Four years after Director of the Coastal Zone Management Unit (CZMU) Dr Leo Brewster was sent on leave and advised by Government to retain an attorney-at-law, he is back on the job at Warrens Towers 11, Warrens, St Michael without any indication that charges were ever brought against him in the law courts.
It is also unclear if Brewster’s case was ever brought before the Services Commission, a disciplinary body for public servants who are in breach of the civil service code of conduct.
In 2012, a senior Government official had told Barbados TODAY that Brewster was officially relieved of his duties on August 1 that year and that six charges were to be brought against him stemming from an internal audit into the CZMU conducted in 2010 by the Office of the Auditor General.
The Government official indicated then that the CZMU’s Deputy Director Dr Lorna Inniss had assumed responsibility for the management of the unit.
Employees of the environmental agency today confirmed that Brewster had resumed duties as head of the department about three months ago, following Inniss’ departure to take up a post overseas.
When Barbados TODAY sought a comment from the director he refused to discuss his return.
“I have nothing to say on the matter. Any comment would have to come from Permanent Secretary of the Ministry of the Environment and Drainage, Edison Alleyne,” Brewster said.
However Barbados TODAY was unable to get an audience with Alleyne, who said he was on his way to an engagement and would not be back at work this evening. He added that he had nothing to say on Brewster’s return.
Even the Opposition was reluctant to discuss the issue with Shadow Minister of the Environment and Drainage Senator Wilfred Abrahams saying he did not wish to step into a “minefield”.
“I do not think that I should make a comment without consulting my political leader Mia Mottley and other party members. This is a minefield and I have to tread carefully,” Abrahams said.
Minister of the Environment and Drainage Dr Dennis Lowe could not be reached for a comment on the matter.
Almost six years ago, Brewster was summoned before the Auditor General and asked to explain, among other things, the awarding of contracts for work within his department without adherence to the Financial Management and Audit Act or the Financial Rules, 1971.

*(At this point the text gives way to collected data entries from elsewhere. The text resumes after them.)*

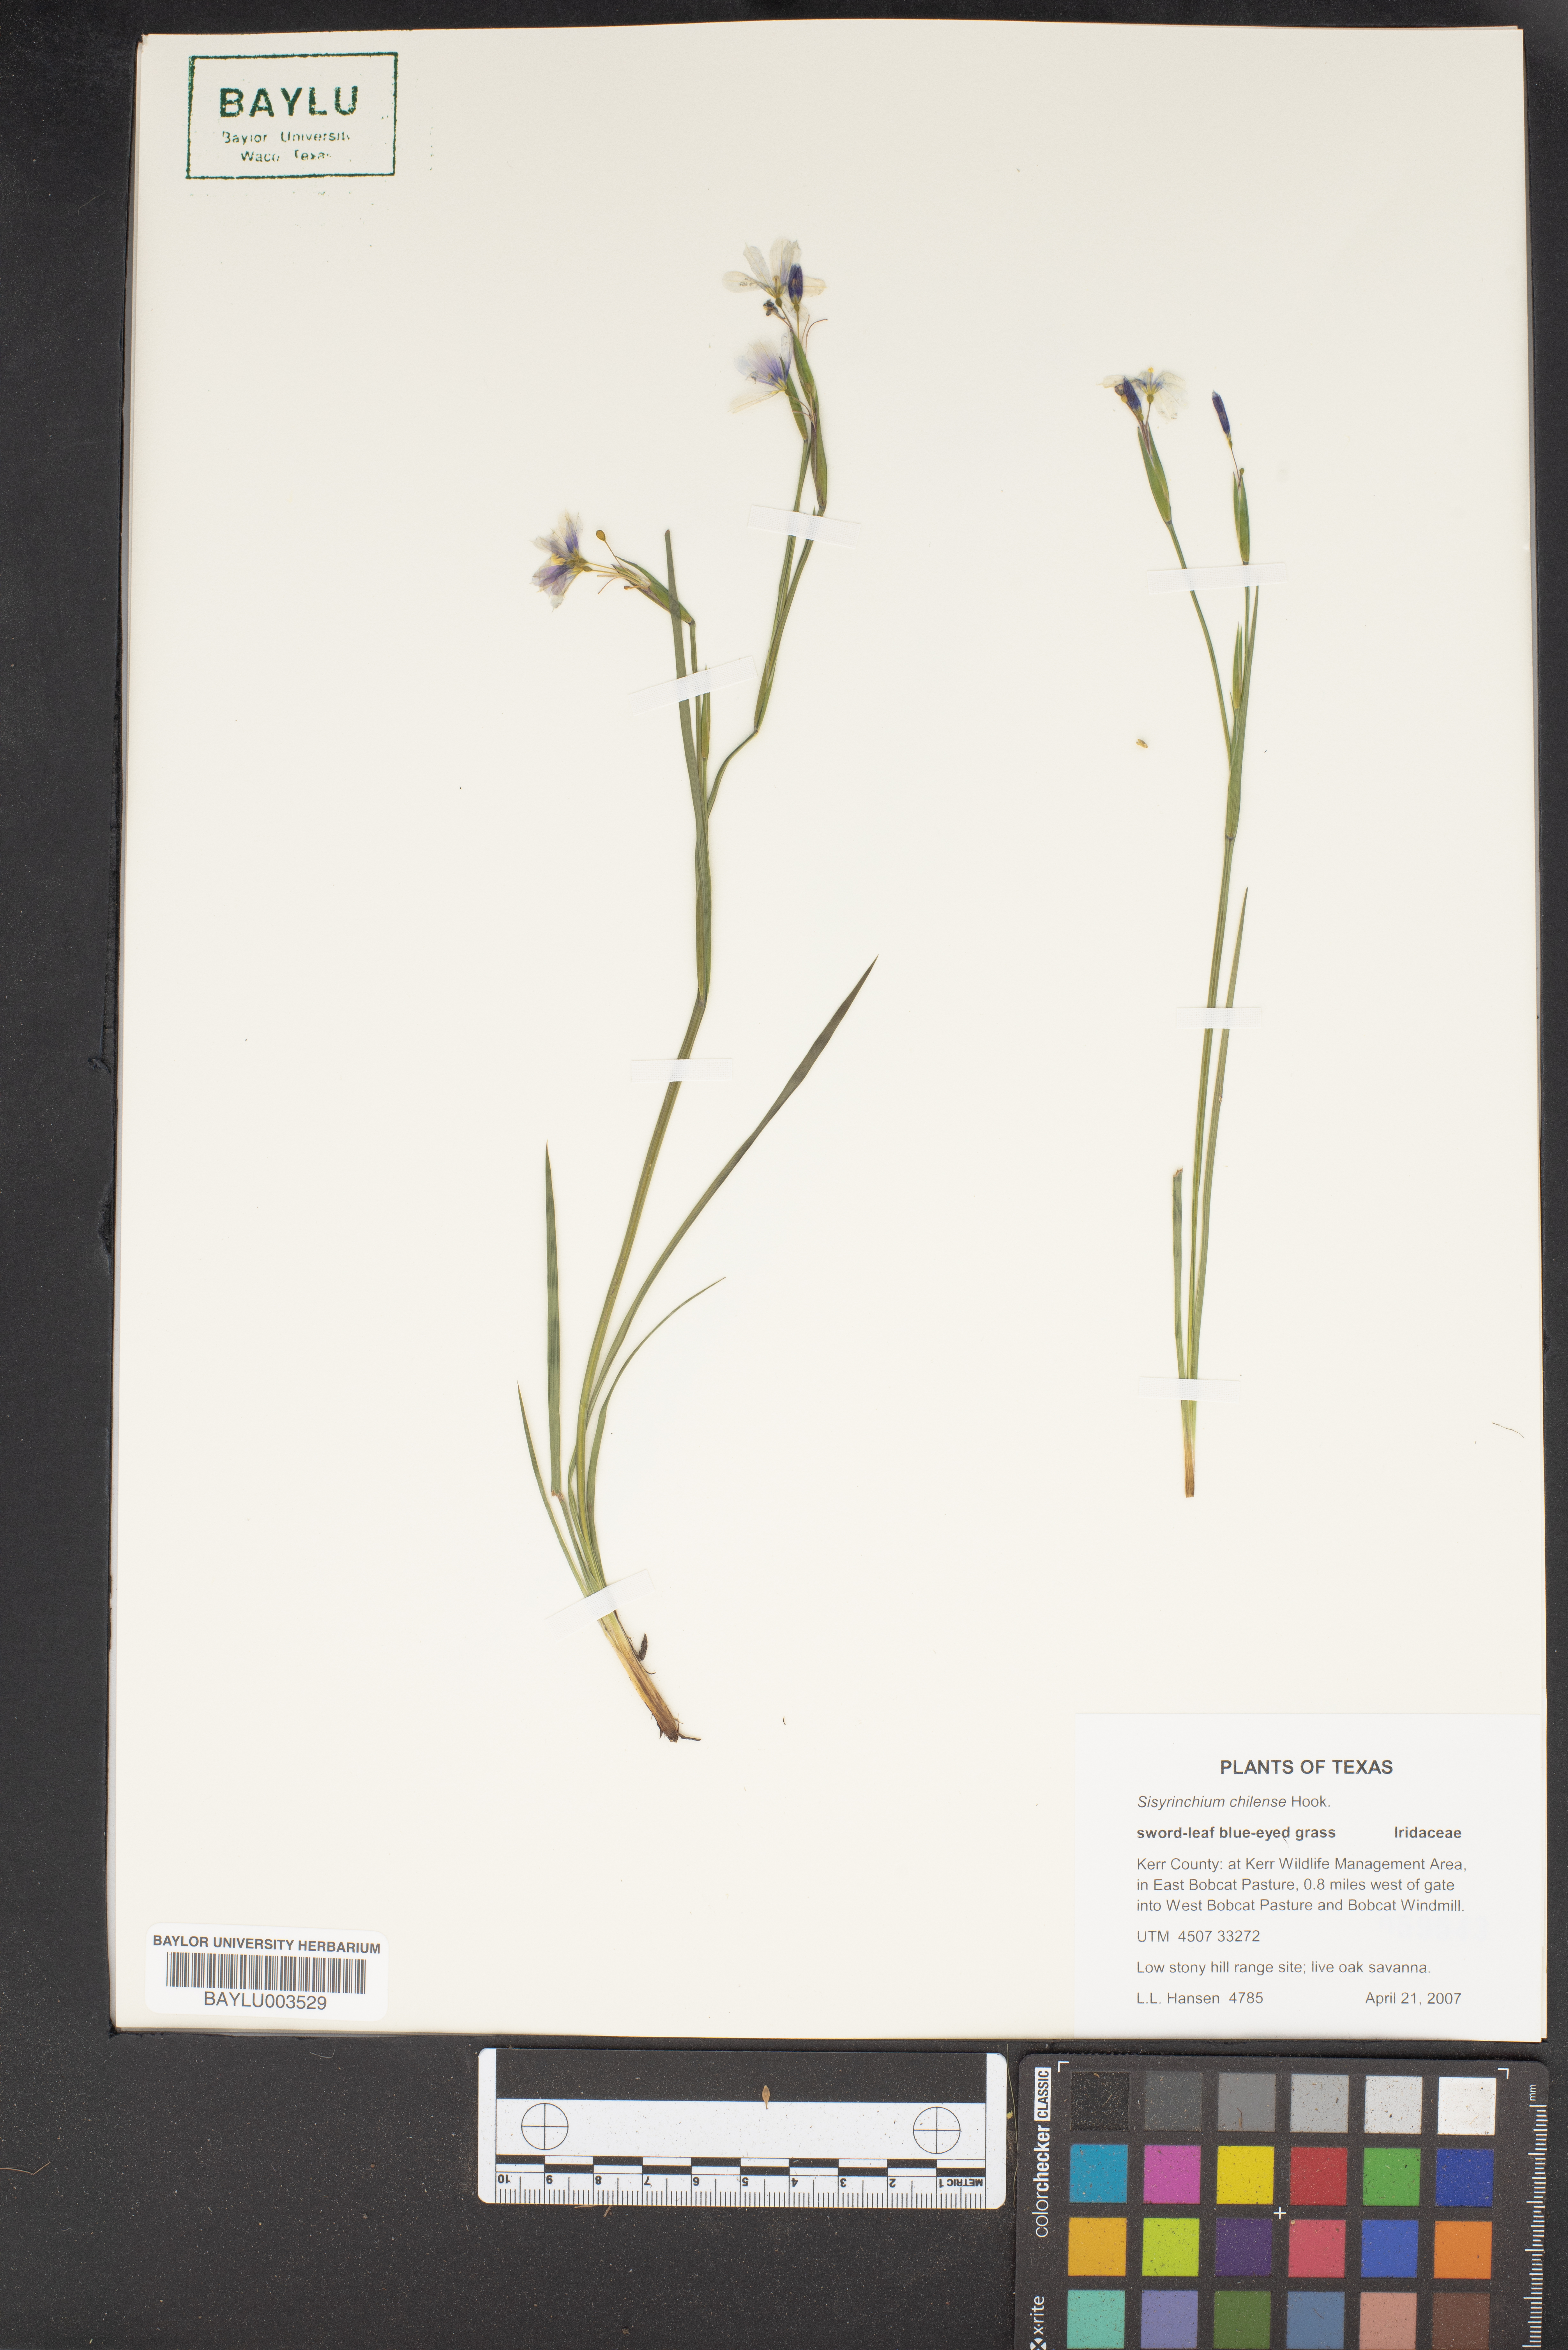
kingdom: Plantae
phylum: Tracheophyta
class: Liliopsida
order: Asparagales
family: Iridaceae
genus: Sisyrinchium
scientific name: Sisyrinchium chilense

It was alleged that Brewster and one of his senior officers, hydrographer Lester Toppin, formed a company called Innovations R US in September 2004, and two months later Brewster started awarding work from CZMU to that company.
The audit revealed that between 2005 and 2007 CZMU paid over $300,000 to Innovations R US for a variety of services ranging from clearing sites and regrading sand to professional fees as high as $53,000.
The Auditor General also reported then that the CZMU had awarded a contract to Innovations R US at Graeme Hall Swamp, where equipment was purchased by the private company for CZMU and used by the former to carry out the work. An invoice was later made out in the name of CZMU but attached to an invoice stating “fees” from Innovations R US.
It was reported that the Auditor General’s Office could not locate the equipment up to the time of the audit.
The Auditor General also said the private company’s invoices showed it collected VAT from the CZMU but did not pay it into the VAT Department. As a result, it was noted that Innovations R US was indebted to Government and this should have precluded CZMU from doing business with it.
Amounts in excess of $60,000 per annum were also paid by CZMU to people who were not VAT registrants. The Auditor General cited where CZMU paid a company over $178,000 without any work quotations. The CZMU also made full payment to Innovations R US for a project in March 2007 that remained incomplete up to the time of the audit. In his report laid in Parliament the Auditor General charged that under Brewster’s management CZMU made out cheque payments to post office boxes for people who had no physical addresses.
The investigation raised a red flag with respect to conflict of interest when travel claims were made to CZMU for a site visit to a project at Ginger Bay, St Philip, although the claimant was also a director of Innovations R US, which had been awarded the contract. Brewster gave a written response to the Auditor General, indicating that the CZMU had ended its dealings with Innovations R US, and that he and his colleague had terminated their association with the company.
Brewster also promised that the CZMU would “ensure suitable quotations are sought in the future” with respect to work allocations.
In February 2010, then Commissioner of Police Darwin Dottin confirmed that the matter had been passed on to the police.
Brewster and workmate Toppin removed themselves as directors of the company, Innovations R US, in December 2007, but it continued to exist under new directorship.